Joshua L. wrote:
Tim, Mario,
Thanks for your informative input. I think I’ll stick to trying to
learn wxruby. I will try learning to code everything manually. I’ll
follow the online tutorials and decipher the examples as best as I can.
Any other suggestions are greatly appreciated.
No problem… and if it helps, feel free to post code and questions
here.
I, too, am using DialogBlocks and xrcise with my apps and am still
relatively new to wxRuby, but I’ll be more than happy to help out any
way I can…
Cheers,
Tim
Hey Joshua,
On 3/9/08, Joshua L. [email protected] wrote:
Tim, Mario,
Thanks for your informative input. I think I’ll stick to trying to
learn wxruby. I will try learning to code everything manually. I’ll
follow the online tutorials and decipher the examples as best as I can.

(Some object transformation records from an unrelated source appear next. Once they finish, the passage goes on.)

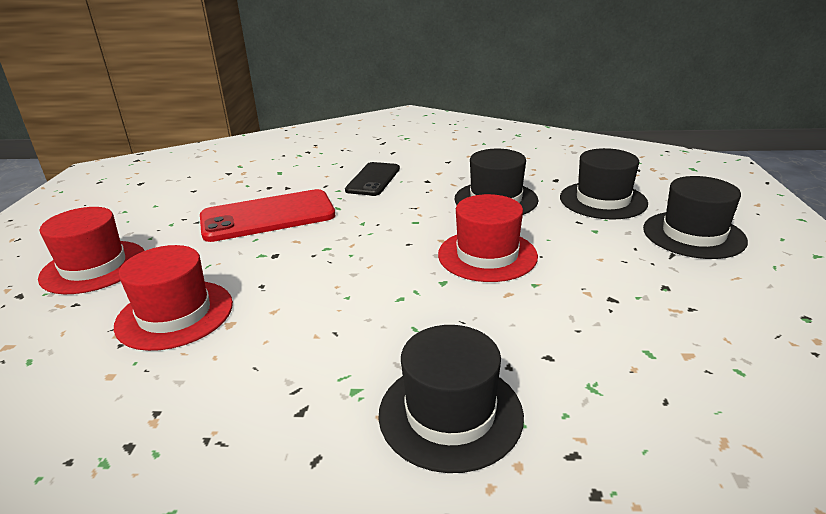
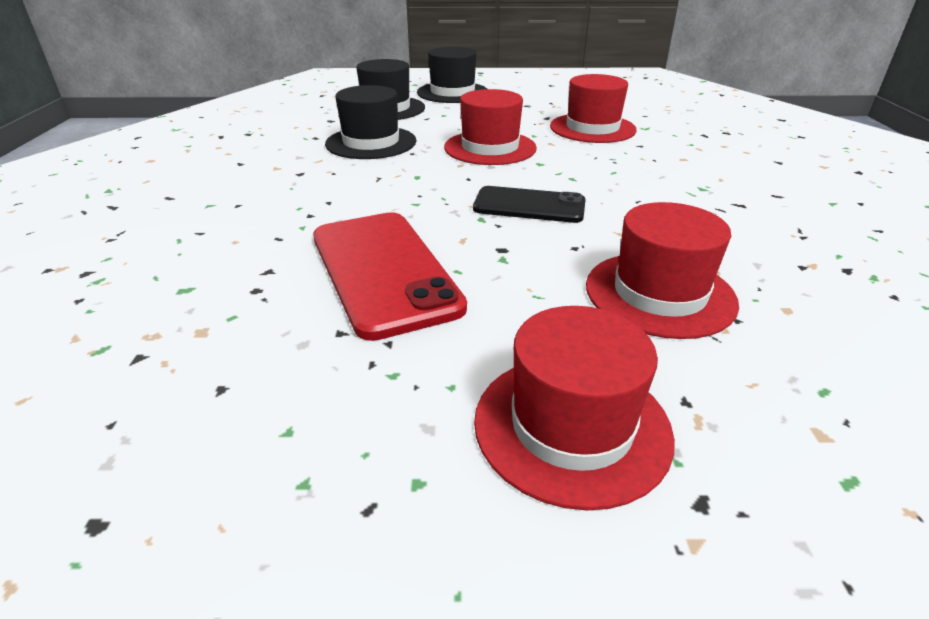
camera: 95 degrees left, 5 degrees up
(373, 179) = (276, 204): black phone -> black phone (529, 206)
(450, 413) = (699, 160): black hat -> none
(573, 332) = (592, 128): none -> red hat

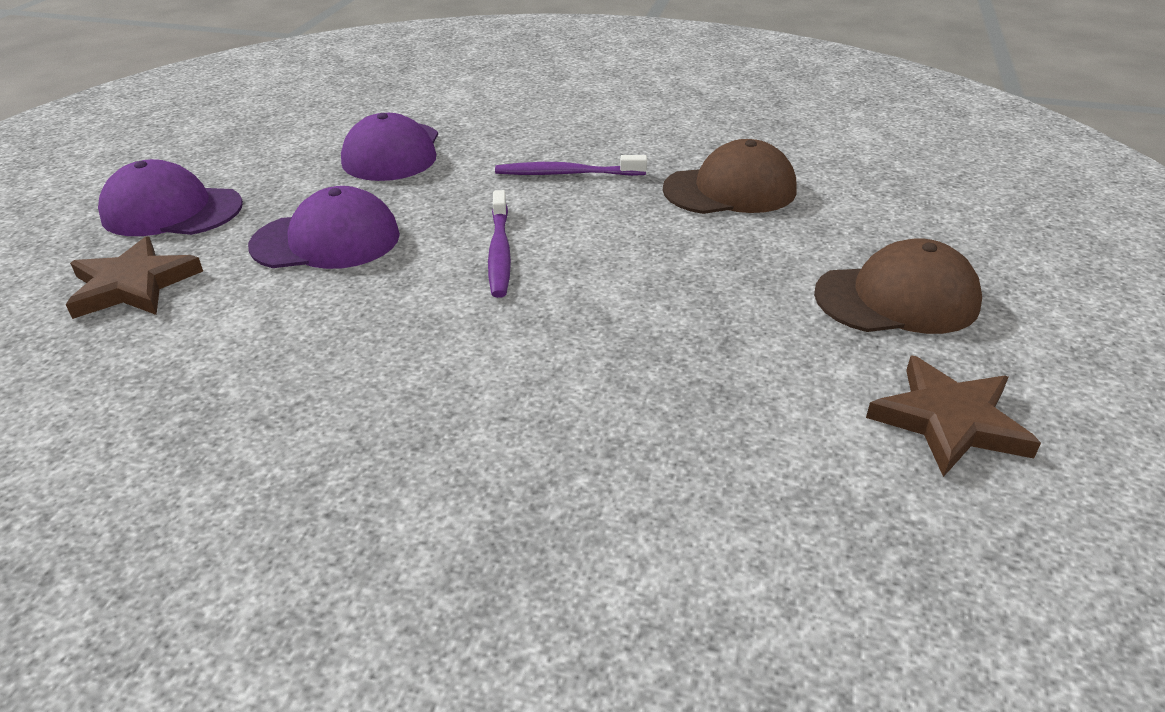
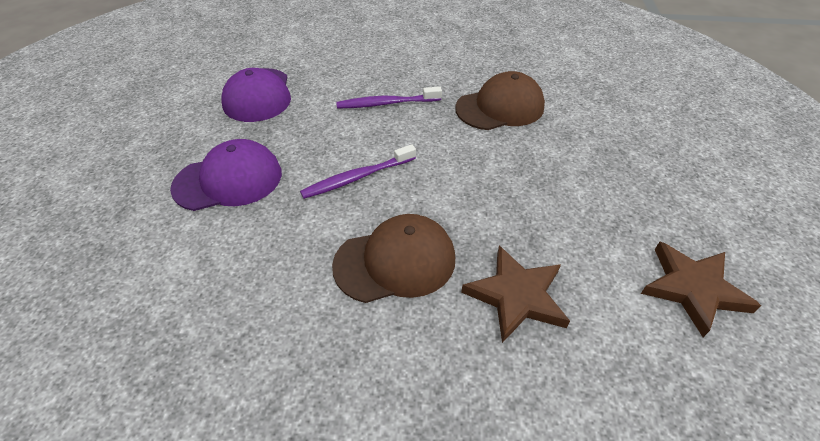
camera: 10 degrees left, 10 degrees up
(133, 285) = (88, 238): brown star -> brown star (516, 296)
(171, 211) = (103, 164): purple cap -> none
(499, 252) = (357, 177): purple toothbrush -> purple toothbrush turned 75 degrees clockwise
(897, 298) = (632, 189): brown cap -> brown cap (395, 261)

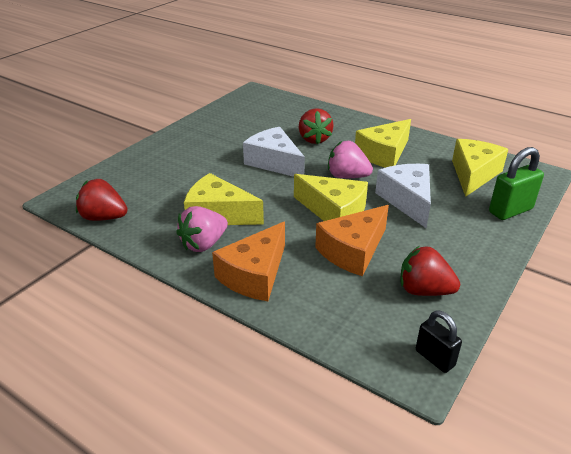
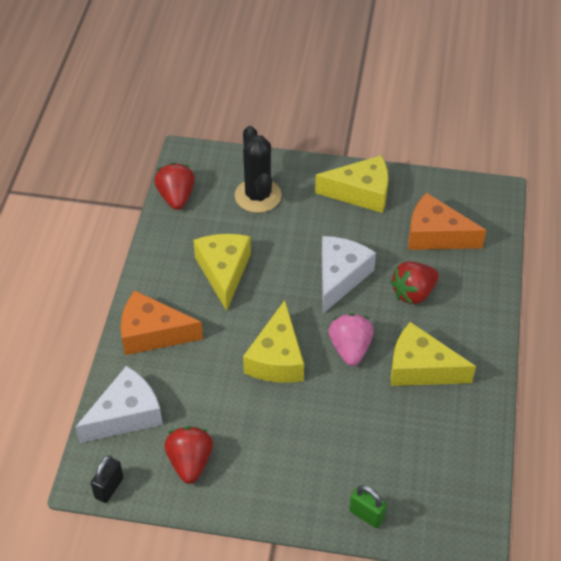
camera: 65 degrees right, 15 degrees up
(153, 176) = (258, 196): none -> black cactus
(203, 244) = (175, 281): pink strawberry -> none
(353, 251) = (221, 393): orange cheese -> orange cheese (436, 235)
(407, 200) = (333, 415): white cheese -> white cheese (126, 415)
(473, 174) = (427, 466): yellow cheese -> yellow cheese (361, 193)
(510, 211) = (366, 515): green padlock -> green padlock, size x0.65

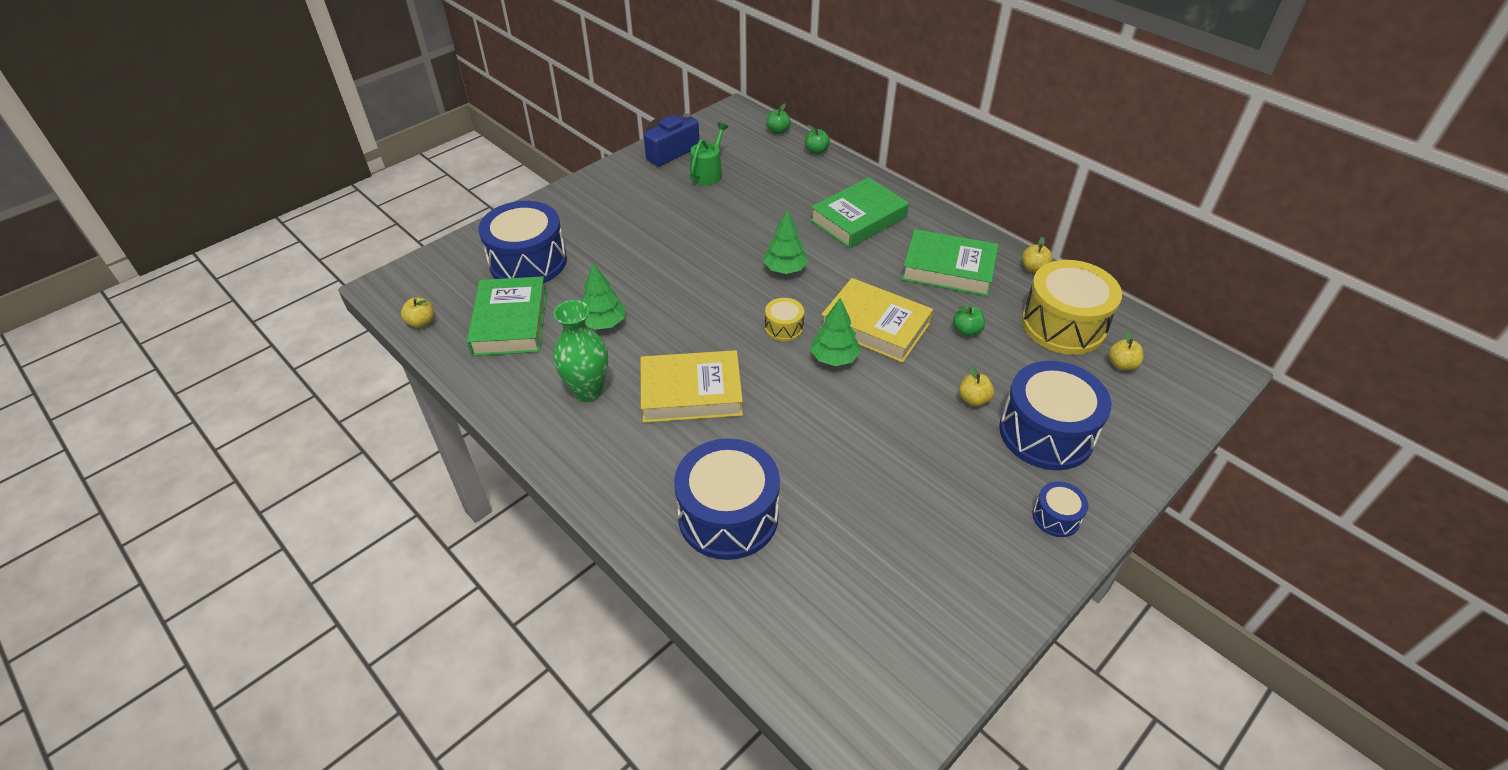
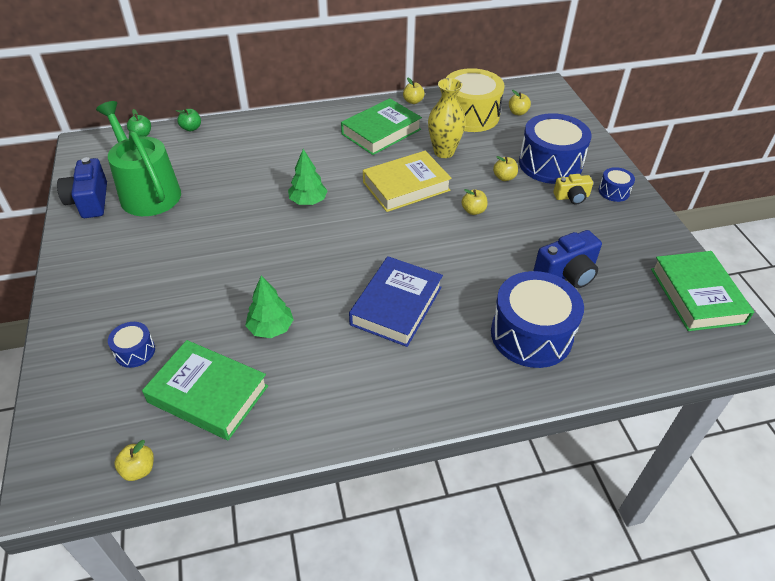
camera: 60 degrees left, 0 degrees up
(528, 262) = (135, 351): blue drum -> blue drum, size x0.47
(588, 391) = (344, 369): green vase -> none
(691, 392) = (396, 306): yellow book -> blue book
(708, 173) = (147, 192): green watering can -> green watering can, size x1.88
(784, 328) = (370, 229): yellow drum -> none
(834, 358) = (420, 218): green tree -> none
(851, 517) = (567, 273): none -> blue camera
(858, 219) = (291, 144): green book -> green book (697, 295)
(886, 395) = (473, 211): none -> yellow apple
(966, 331) = (444, 152): green apple -> yellow vase
(1000, 476) = (572, 197): none -> yellow camera

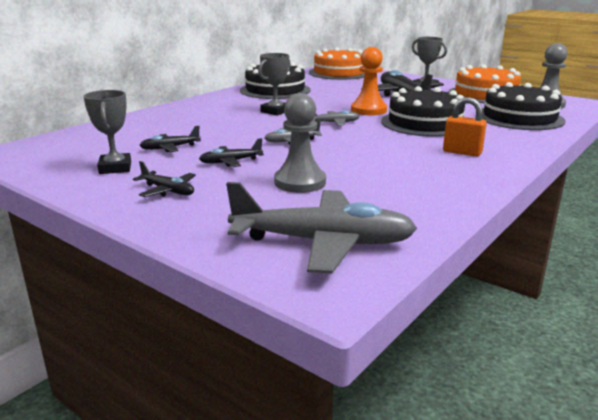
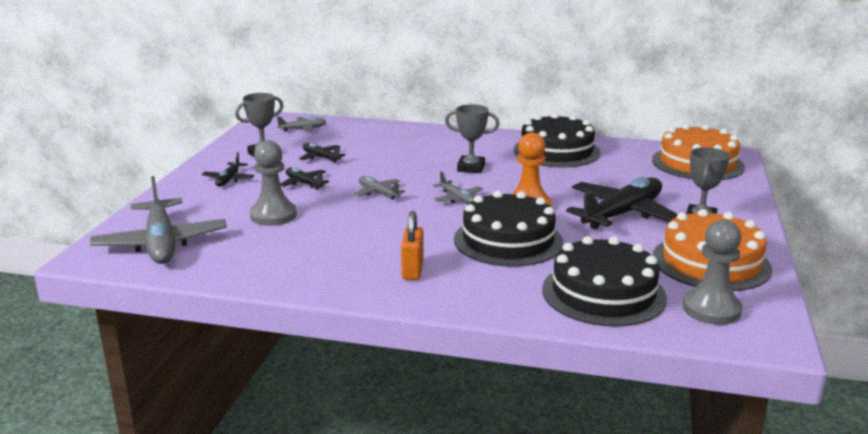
camera: 65 degrees right, 0 degrees up
(71, 144) = (303, 129): none -> grey plane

Any other suggestions are greatly appreciated.
Your quite welcome for the input. If you have any questions about how
Widgets work, and so on, feel free to ask, as one of us devs, or another
user on the Mailing List, will be more then happy to help you out with
it.
Examples is the best way to learn how things work within wxRuby, as it
is
pretty much as it’s shown there. It does take some time to learn, but
don’t
get discouraged so easily. As Tim has pointed out, other toolkits are
hard
to work with, and some are not even fully cross-platform, or are a
headache
to deploy in any case.
Another nice thing that you will have with wxRuby, compared with other
Toolkits, is the users, we have a Chat room wxruby on irc.freenode.net,
we
have the Mailing List, and we consider ourselvs a very helpful bunch,
even
to those who are new not to just wxRuby, but new to Ruby itself to. Not
very many other Toolkits can say the same.
Good luck with your learning experince, and again, ask any questions you
may
have, and feel free to look through our Mailing List Archives, there’s
quite
a bit of information that has been discussed in the past over the
mailing
list, that can be easily looked through.